I WENT BACK to town often, mostly to steal things that seemed interesting, like horses, which I rode for a while, then left them tied wherever I got tired of them. I let myself into people’s houses and enjoyed fresh-baked pie and roasted chicken and all the other bounties of civilization, but when the sun got low I always headed back where I belonged.
It did not take long to figure out that the nicest house in town belonged to a judge by the name of Wilbarger, who was the enemy of my friend in Austin. I would sit in the trees overlooking his backyard, listening to the stream there. Occasionally his wife would come out and read books on the porch. She was the woman I’d seen in the shift, very pretty, somewhere in her forties, but very thin and sad. Everything about her was pale. Her hair, skin, eyes. I did not see how a creature like her might survive in such a sunblasted place, and the servants must have agreed because they were always looking in on her, as if they expected her to die or run off at any moment.
A few times a week she would go walking by herself in the woods, which was safe for someone with sense, but probably not for her, so I would follow at a safe distance. She would walk a stream until she guessed she was alone, then strip naked and swim in some convenient hole. She had a few favorites but they all got more traffic than she supposed. The first time I saw her go under she held her breath so long I nearly dove in to pull her out. She and the judge had as much in common as a Thoroughbred and a cross-eyed donkey.
After swimming she would lie on the rocks in the sun and I would squint to get my look. There were wisps of gray in the hair she had, which was something I had not thought about. I felt certain the judge had not been in there recently. All thunder and no lightning.
AT THE EDGE of town one afternoon I was stopped by a man who identified himself as the sheriff’s deputy. He was not pointing his gun but he said he needed to take me in for some questions. I could have slipped him but I was bored and I wondered what jail would be like.
It was not bad. The judge’s wife came and cooked for me every day, three meals with pie. Of course I recognized her and she was even prettier up close than from a distance. She was tall and thin with gray eyes and delicate bones and a pleasant manner; one look and you knew she was an import. The local women, most of whom could have wrestled a razorback hog, must have hated her. She had an accent that made her hard to understand but I knew my brother would have liked it. She was English, they said.

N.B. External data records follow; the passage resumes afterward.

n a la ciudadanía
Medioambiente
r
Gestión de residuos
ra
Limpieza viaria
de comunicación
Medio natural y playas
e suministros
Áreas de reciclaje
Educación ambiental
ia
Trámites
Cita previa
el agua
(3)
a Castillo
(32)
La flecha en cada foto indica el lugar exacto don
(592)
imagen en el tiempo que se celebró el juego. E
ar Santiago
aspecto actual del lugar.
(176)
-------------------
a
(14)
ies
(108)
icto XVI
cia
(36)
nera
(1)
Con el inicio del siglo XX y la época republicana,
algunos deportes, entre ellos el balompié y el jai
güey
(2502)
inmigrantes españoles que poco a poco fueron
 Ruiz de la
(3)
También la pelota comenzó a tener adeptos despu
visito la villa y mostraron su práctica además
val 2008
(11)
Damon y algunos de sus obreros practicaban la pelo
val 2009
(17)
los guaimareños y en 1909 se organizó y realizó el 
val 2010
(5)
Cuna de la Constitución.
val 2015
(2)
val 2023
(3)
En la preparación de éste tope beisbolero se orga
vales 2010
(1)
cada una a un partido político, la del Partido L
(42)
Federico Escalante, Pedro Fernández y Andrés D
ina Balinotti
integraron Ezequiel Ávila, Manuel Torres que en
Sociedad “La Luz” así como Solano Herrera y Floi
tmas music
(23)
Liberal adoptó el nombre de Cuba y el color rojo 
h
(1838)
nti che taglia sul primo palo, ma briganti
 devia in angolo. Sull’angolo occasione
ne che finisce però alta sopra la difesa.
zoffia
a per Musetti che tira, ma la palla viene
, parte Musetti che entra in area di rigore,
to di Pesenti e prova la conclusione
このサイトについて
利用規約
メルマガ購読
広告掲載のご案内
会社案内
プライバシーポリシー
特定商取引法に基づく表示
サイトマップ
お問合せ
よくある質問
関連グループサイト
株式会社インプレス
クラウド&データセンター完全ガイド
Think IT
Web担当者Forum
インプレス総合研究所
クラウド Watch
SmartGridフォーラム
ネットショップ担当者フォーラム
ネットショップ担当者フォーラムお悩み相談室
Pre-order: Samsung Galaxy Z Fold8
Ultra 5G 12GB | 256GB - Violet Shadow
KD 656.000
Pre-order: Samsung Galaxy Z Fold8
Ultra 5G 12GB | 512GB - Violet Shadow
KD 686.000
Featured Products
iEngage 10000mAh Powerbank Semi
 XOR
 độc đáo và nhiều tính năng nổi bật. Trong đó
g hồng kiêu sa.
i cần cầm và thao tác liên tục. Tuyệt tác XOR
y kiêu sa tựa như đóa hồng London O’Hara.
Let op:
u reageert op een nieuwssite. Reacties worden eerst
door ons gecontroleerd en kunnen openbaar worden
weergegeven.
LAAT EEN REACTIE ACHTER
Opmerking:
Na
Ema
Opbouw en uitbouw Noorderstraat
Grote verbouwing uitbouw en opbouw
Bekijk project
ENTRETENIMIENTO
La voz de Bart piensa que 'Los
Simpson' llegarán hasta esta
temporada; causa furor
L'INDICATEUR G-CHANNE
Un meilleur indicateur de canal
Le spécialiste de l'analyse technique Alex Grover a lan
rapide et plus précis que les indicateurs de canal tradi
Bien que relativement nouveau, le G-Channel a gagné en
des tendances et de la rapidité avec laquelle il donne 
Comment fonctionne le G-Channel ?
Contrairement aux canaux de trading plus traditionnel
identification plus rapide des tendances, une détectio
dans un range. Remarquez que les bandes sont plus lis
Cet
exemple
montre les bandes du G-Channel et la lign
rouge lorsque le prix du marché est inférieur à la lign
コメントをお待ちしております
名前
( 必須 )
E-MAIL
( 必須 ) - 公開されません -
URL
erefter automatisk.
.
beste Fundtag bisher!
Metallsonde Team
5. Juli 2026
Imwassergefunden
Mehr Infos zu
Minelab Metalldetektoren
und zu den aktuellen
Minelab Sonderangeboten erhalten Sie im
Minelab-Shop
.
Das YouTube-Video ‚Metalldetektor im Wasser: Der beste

Judge Wilbarger, whose Thoroughbreds I’d been riding some nights, came and gave me a lecture on morality.
“I understand you have been through a hard time,” he said. “But we cannot have you stealing horses and killing people’s livestock.”
I nodded.
“I’ve hanged men for stealing horses.”
I nodded again. I hadn’t actually stolen any horses, just borrowed them and returned them, probably better behaved than they’d been before I got to them.
“If you are caught breaking the law again, you will be severely punished. This is your only warning. Tell me you understand me, boy. I know you speak English, you were with those Indians not even three years.”
“The wind blows softly through the flowers,” I said, in Comanche. “Also, you smell like a buffalo’s cunt.”
“Speak English,” said Wilbarger.
“I have stimulated myself to your wife over thirty times.”
“English, boy.”
Then I didn’t say anything.
Finally he got up. “You’re smarter than you act, boy. You can be tamed and I will do it if you make me.”
They held me three more days but after Wilbarger left, the sheriff let me out of the cell to walk around.
“Don’t piss him off,” he said. “They told me you came in with scalps but you are gonna get yourself in a tight you can’t get out of.”
I shrugged.
“Those were Indian scalps, weren’t they?”
“One was a white man,” I said, in English. “But he had been living in Mexico.”
He looked at me and burst out laughing. I started laughing as well.
“Is it true all they had you doing all day is riding and shooting?”
“There was a lot of rutting as well,” I said.